▸ **QUESTIONS ON THE MATERIAL**
1) From the back pain story, list every activity the writer says they stopped doing.
2) Carry on the back pain story after its final sentence, keeping the same first-person voice.

Back Pain - What came out scared me

For three years, I couldn’t make it through a grocery run without gripping the cart like a life raft. The pain started as a ...

Photo of clouds shows how using Dr. John Sarno’s mind-body approach dissipates emotional stress to eliminate back pain.

For three years, I couldn’t make it through a grocery run without gripping the cart like a life raft.

The pain started as a dull ache in my lower back. The kind you chalk up to sleeping wrong or lifting something awkward.

I saw five doctors. Got two MRIs. Heard words like “degenerative disc” and “lumbar irregularity” spoken with such clinical confidence that I stopped questioning them. I became someone who said I have a bad back the way other people say I have brown eyes. It was just who I was now.

I stopped hiking. Stopped sitting through movies. Stopped saying yes to weekend trips because I couldn’t predict what kind of pain day I’d wake up to.

▸ **RECORDS SHOWN**
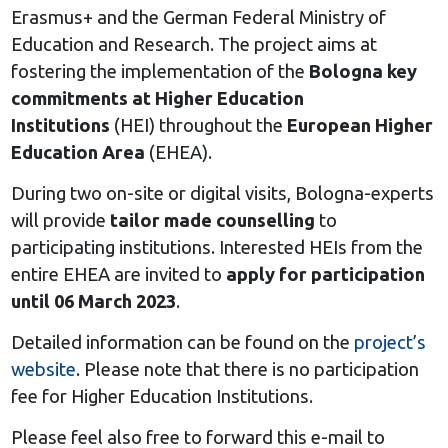
Erasmus+ and the German Federal Ministry of
Education and Research. The project aims at
fostering the implementation of the
Bologna key
commitments at Higher Education
Institutions
(HEI) throughout the
European Higher
Education Area
(EHEA).
During two on-site or digital visits, Bologna-experts
will provide
tailor made counselling
to
participating institutions. Interested HEIs from the
entire EHEA are invited to
apply for participation
until 06 March 2023
.
Detailed information can be found on the
project’s
website
. Please note that there is no participation
fee for Higher Education Institutions.
Please feel also free to forward this e-mail to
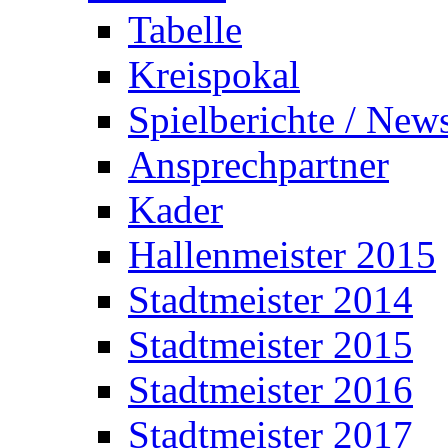
Tabelle
Kreispokal
Spielberichte / New
Ansprechpartner
Kader
Hallenmeister 2015
Stadtmeister 2014
Stadtmeister 2015
Stadtmeister 2016
Stadtmeister 2017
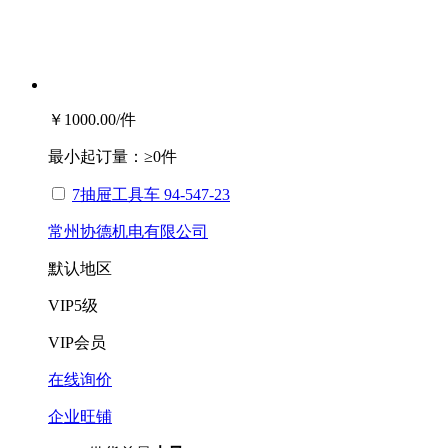
￥1000.00
/件
最小起订量：
≥0件
7抽屉工具车 94-547-23
常州协德机电有限公司
默认地区
VIP
5级
VIP会员
在线询价
企业旺铺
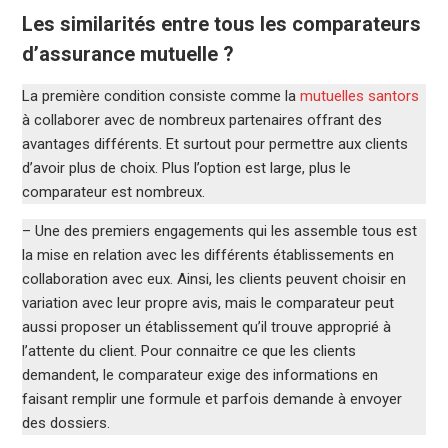
Les similarités entre tous les comparateurs
d’assurance mutuelle ?
La première condition consiste comme la
mutuelles santors
à collaborer avec de nombreux partenaires offrant des
avantages différents. Et surtout pour permettre aux clients
d’avoir plus de choix. Plus l’option est large, plus le
comparateur est nombreux.
– Une des premiers engagements qui les assemble tous est
la mise en relation avec les différents établissements en
collaboration avec eux. Ainsi, les clients peuvent choisir en
variation avec leur propre avis, mais le comparateur peut
aussi proposer un établissement qu’il trouve approprié à
l’attente du client. Pour connaitre ce que les clients
demandent, le comparateur exige des informations en
faisant remplir une formule et parfois demande à envoyer
des dossiers.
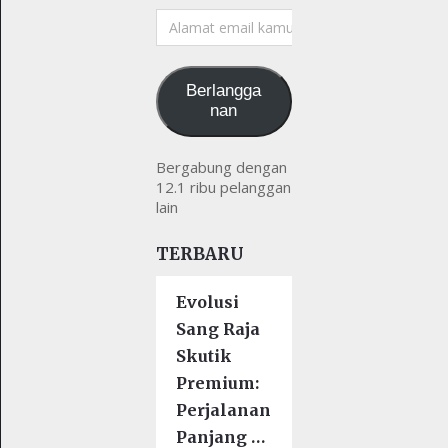
Alamat
email
kamu
Berlangga
nan
Bergabung dengan
12.1 ribu pelanggan
lain
TERBARU
Evolusi
Sang Raja
Skutik
Premium:
Perjalanan
Panjang …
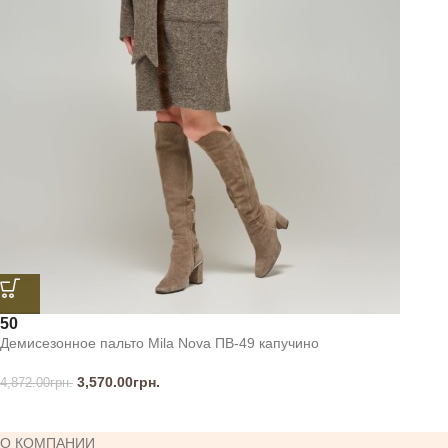
50
Демисезонное пальто Mila Nova ПВ-49 капучино
3,570.00
грн.
4,872.00
грн.
О КОМПАНИИ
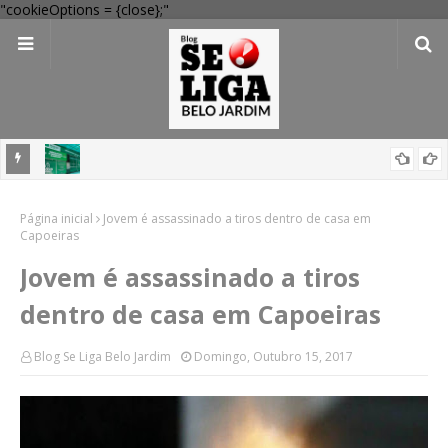
"cookieOptions = {close};"
 Verde
Dia dos Pais: Procon Caruaru dá dicas para evitar problemas nas
Página inicial
compras
Jovem é assassinado a tiros dentro de casa em
Capoeiras
Jovem é assassinado a tiros
dentro de casa em Capoeiras
Blog Se Liga Belo Jardim
Domingo, Outubro 15, 2017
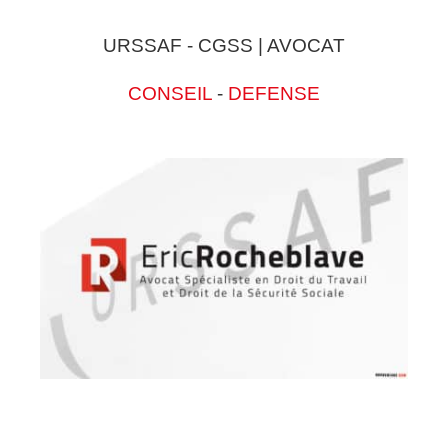
URSSAF - CGSS | AVOCAT
CONSEIL
-
DEFENSE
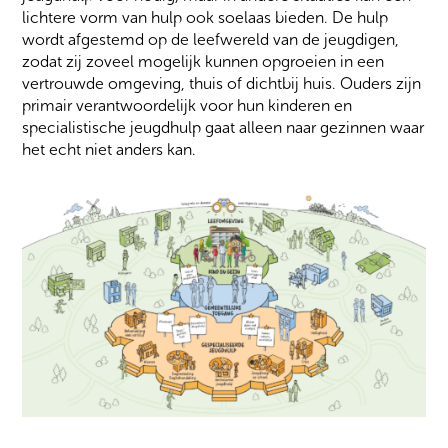
lichtere vorm van hulp ook soelaas bieden. De hulp
wordt afgestemd op de leefwereld van de jeugdigen,
zodat zij zoveel mogelijk kunnen opgroeien in een
vertrouwde omgeving, thuis of dichtbij huis. Ouders zijn
primair verantwoordelijk voor hun kinderen en
specialistische jeugdhulp gaat alleen naar gezinnen waar
het echt niet anders kan.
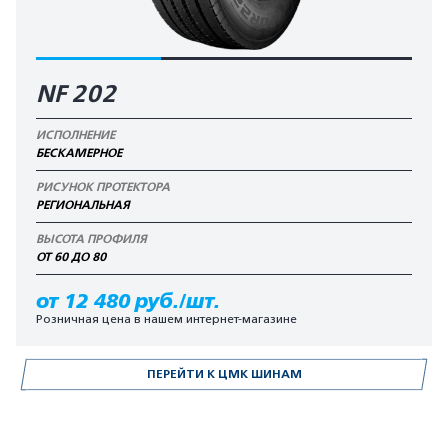
NF 202
ИСПОЛНЕНИЕ
БЕСКАМЕРНОЕ
РИСУНОК ПРОТЕКТОРА
РЕГИОНАЛЬНАЯ
ВЫСОТА ПРОФИЛЯ
ОТ 60 ДО 80
от 12 480 руб./шт.
Розничная цена в нашем интернет-магазине
ПЕРЕЙТИ К ЦМК ШИНАМ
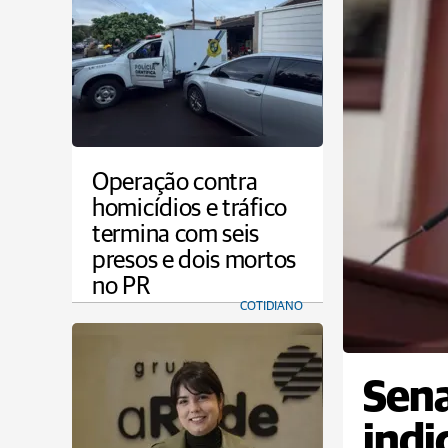
Operação contra
homicídios e tráfico
termina com seis
presos e dois mortos
no PR
COTIDIANO
Sena
indi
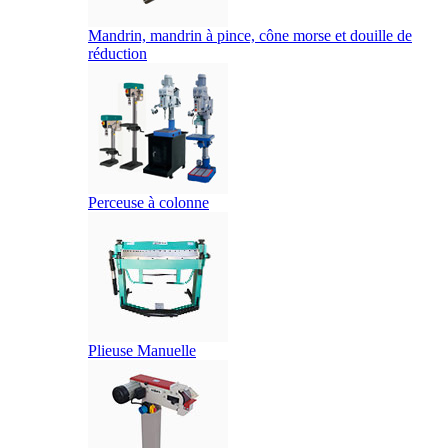
Mandrin, mandrin à pince, cône morse et douille de
réduction
Perceuse à colonne
Plieuse Manuelle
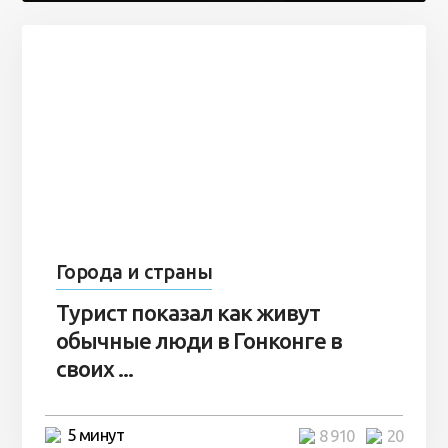
Города и страны
Турист показал как живут
обычные люди в Гонконге в
своих ...
5 минут
8 910
20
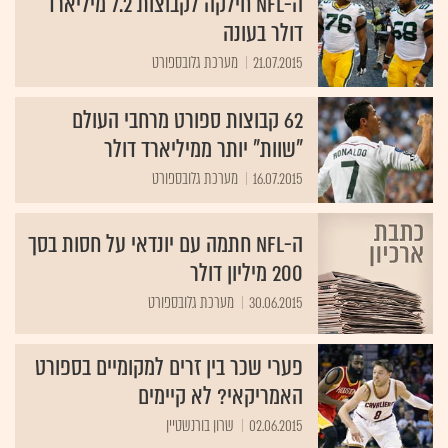
ה-NFL חילקה לקבוצות 7.2 מיליארד
דולר בעונה
21.07.2015
מערכת גלובספורט
62 קבוצות ספורט מרחבי העולם
"שוות" יותר ממיליארד דולר
16.07.2015
מערכת גלובספורט
ה-NFL חתמה עם יונדאי על חסות בסך
200 מיליון דולר
30.06.2015
מערכת גלובספורט
פערי שכר בין זרים למקומיים בספורט
האמריקאי? לא קיימים
02.06.2015
שרון בורנשטיין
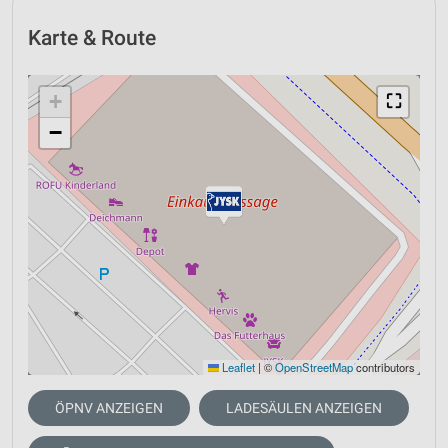
Karte & Route
+
⛶
−
Leaflet
|
©
OpenStreetMap
contributors
ÖPNV ANZEIGEN
LADESÄULEN ANZEIGEN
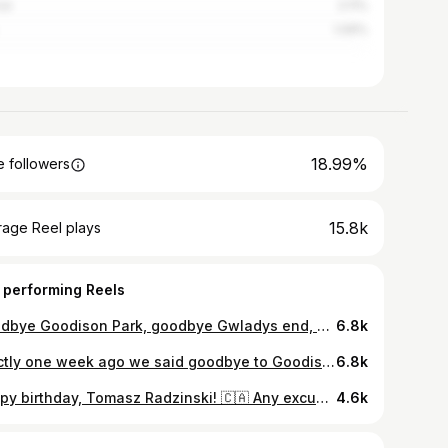
ce
2.11%
1.09%
18.99%
 followers
15.8k
rage Reel plays
 performing Reels
Goodbye Goodison Park, goodbye Gwladys end, goodbye Everton supporters and thanks for everything #goodisonpark #evertonfc #goodbye #bestsupporters #toffees
6.8k
Exactly one week ago we said goodbye to Goodison Park with an unbelievable amount of Everton legends and fantastic fans' support. Here is a small recap.. #goodisonpark #evertonlegends #toffees #endofanera #evertonfc @tim_cahill @waynerooney @6peterreid @degsymount @michaelball3 @j_mangala8 @seamus.coleman.offical
6.8k
Happy birthday, Tomasz Radzinski! 🇨🇦 Any excuse to bring out his brace against Southampton... 💙
4.6k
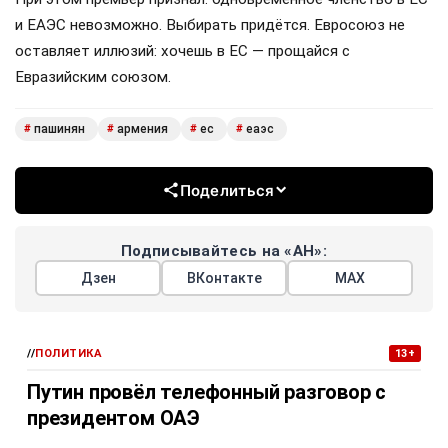
и ЕАЭС невозможно. Выбирать придётся. Евросоюз не
оставляет иллюзий: хочешь в ЕС — прощайся с
Евразийским союзом.
пашинян
армения
ес
еаэс
#
#
#
#
Поделиться
Подписывайтесь на «АН»:
Дзен
ВКонтакте
МАХ
//
ПОЛИТИКА
13+
Путин провёл телефонный разговор с
президентом ОАЭ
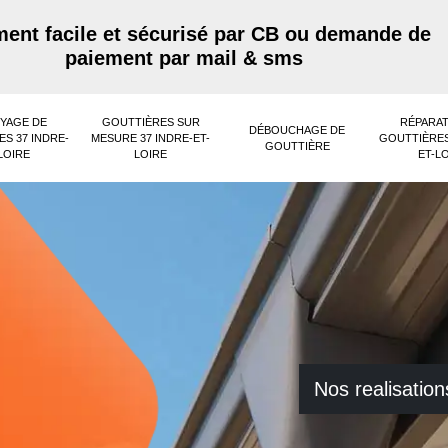
ent facile et sécurisé par CB ou demande de
paiement par mail & sms
YAGE DE
GOUTTIÈRES SUR
RÉPARAT
DÉBOUCHAGE DE
S 37 INDRE-
MESURE 37 INDRE-ET-
GOUTTIÈRES
GOUTTIÈRE
LOIRE
LOIRE
ET-L
Nos realisation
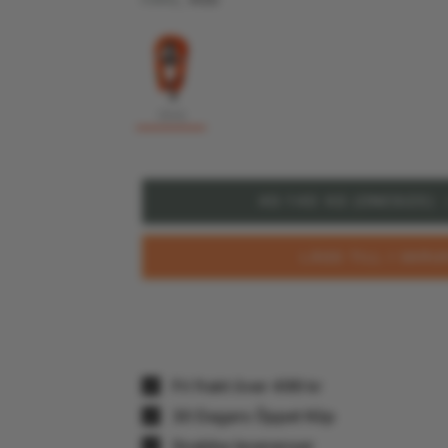
7510
Slut i lager
40-140 KG (ONESIZE)
LÄGG TILL I VAR
Fri frakt över 499 kr
30 Dagars Öppet Köp
Snabba leveranser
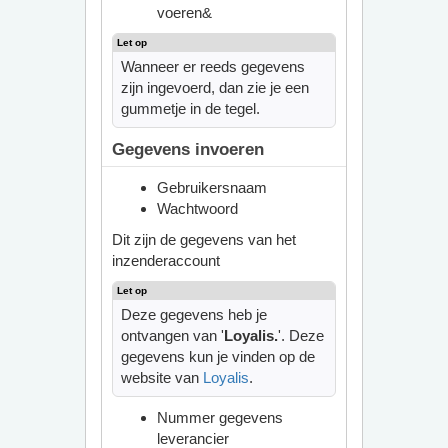
voeren&
Wanneer er reeds gegevens
zijn ingevoerd, dan zie je een
gummetje in de tegel.
Gegevens invoeren
Gebruikersnaam
Wachtwoord
Dit zijn de gegevens van het
inzenderaccount
Deze gegevens heb je
ontvangen van '
Loyalis.
'. Deze
gegevens kun je vinden op de
website van
Loyalis
.
Nummer gegevens
leverancier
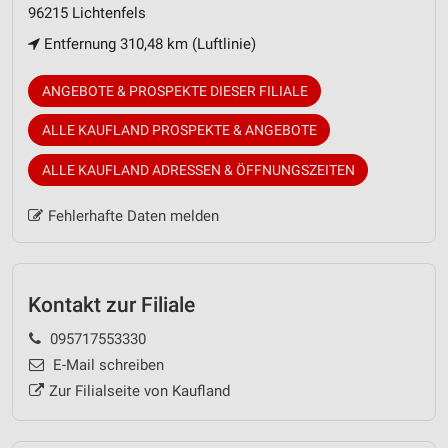
96215 Lichtenfels
Entfernung 310,48 km (Luftlinie)
ANGEBOTE & PROSPEKTE DIESER FILIALE
ALLE KAUFLAND PROSPEKTE & ANGEBOTE
ALLE KAUFLAND ADRESSEN & ÖFFNUNGSZEITEN
Fehlerhafte Daten melden
Kontakt zur Filiale
095717553330
E-Mail schreiben
Zur Filialseite von Kaufland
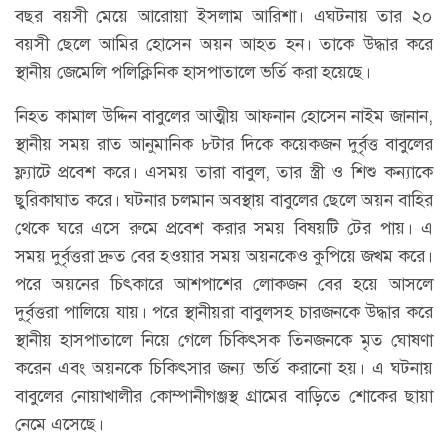
বছর বয়সী মেয়ে আরোয়া ইসলাম আরিশা। এঘটনায় তার ২০
বয়সী ছেলে আমির হোসেন অয়ন আহত হন। তাকে উদ্ধার করে
স্থানীয় জেমেলি পলিক্লিনিক হাসপাতালে ভর্তি করা হয়েছে।
নিহত কামাল উদ্দিন বাবুলের আত্মীয় আফনান হোসেন নাইম জানান,
স্থানীয় সময় রাত আনুমানিক ৮টার দিকে কয়েকজন দুর্বৃত্ত বাবুলের
ফ্ল্যাটে প্রবেশ করে। এসময় তারা বাবুল, তার স্ত্রী ও শিশু কন্যাকে
ছুরিকাঘাত করে। ঘটনার চলমান অবস্থায় বাবুলের ছেলে অয়ন বাহির
থেকে ঘরে এসে রুমে প্রবেশ করার সময় বিষয়টি টের পায়। এ
সময় দুর্বৃত্তরা দ্রুত বের হওয়ার সময় অয়নকেও কুপিয়ে জখম করে।
পরে অয়নের চিৎকারে আশপাশের লোকজন বের হয়ে আসলে
দুর্বৃত্তরা পালিয়ে যায়। পরে স্থানীয়রা বাবুলসহ চারজনকে উদ্ধার করে
স্থানীয় হাসপাতালে নিয়ে গেলে চিকিৎসক তিনজনকে মৃত ঘোষণা
করেন এবং অয়নকে চিকিৎসার জন্য ভর্তি করানো হয়। এ ঘটনায়
বাবুলের নোয়াখালীর কোম্পানীগঞ্জস্থ গ্রামের বাড়িতে শোকের ছায়া
নেমে এসেছে।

▸ **SOLVED TASKS**
1)
- Hiking
- Sitting through movies
- Saying yes to weekend trips

2)
A coworker mentioned Dr. John Sarno and the idea that back pain is basically repressed emotions, almost as an afterthought. She laughed a little when she said it. I laughed too. I went home and ordered the book mostly to prove it was nonsense.

I read it in two sittings. The first time through, I was defensive. I have a real diagnosis, I thought. I have imaging. The idea that my brain was generating pain to distract me from emotions felt like someone telling me I was making it up.

But something caught. A sentence I kept returning to: The pain is real, but the cause is not what you think.

I started keeping a journal. Not about pain levels or stretches or what I ate. About what I was feeling. And what came out scared me.

To see how much anger I’d been carrying without naming it. Anger at a job I’d outgrown. Anger at feeling invisible in my own marriage. Old grief I’d packed away so efficiently I’d forgotten it was there.

There was a Tuesday night - ordinary, unremarkable - when I was washing dishes and I just started crying. Not about my back. About my mother, who had died four years earlier and whose loss I had handled by staying very, very busy. I stood there at the sink and let myself feel it. All of it.

The next morning I woke up and swung my legs over the side of the bed without thinking.

I didn’t notice until I was already standing.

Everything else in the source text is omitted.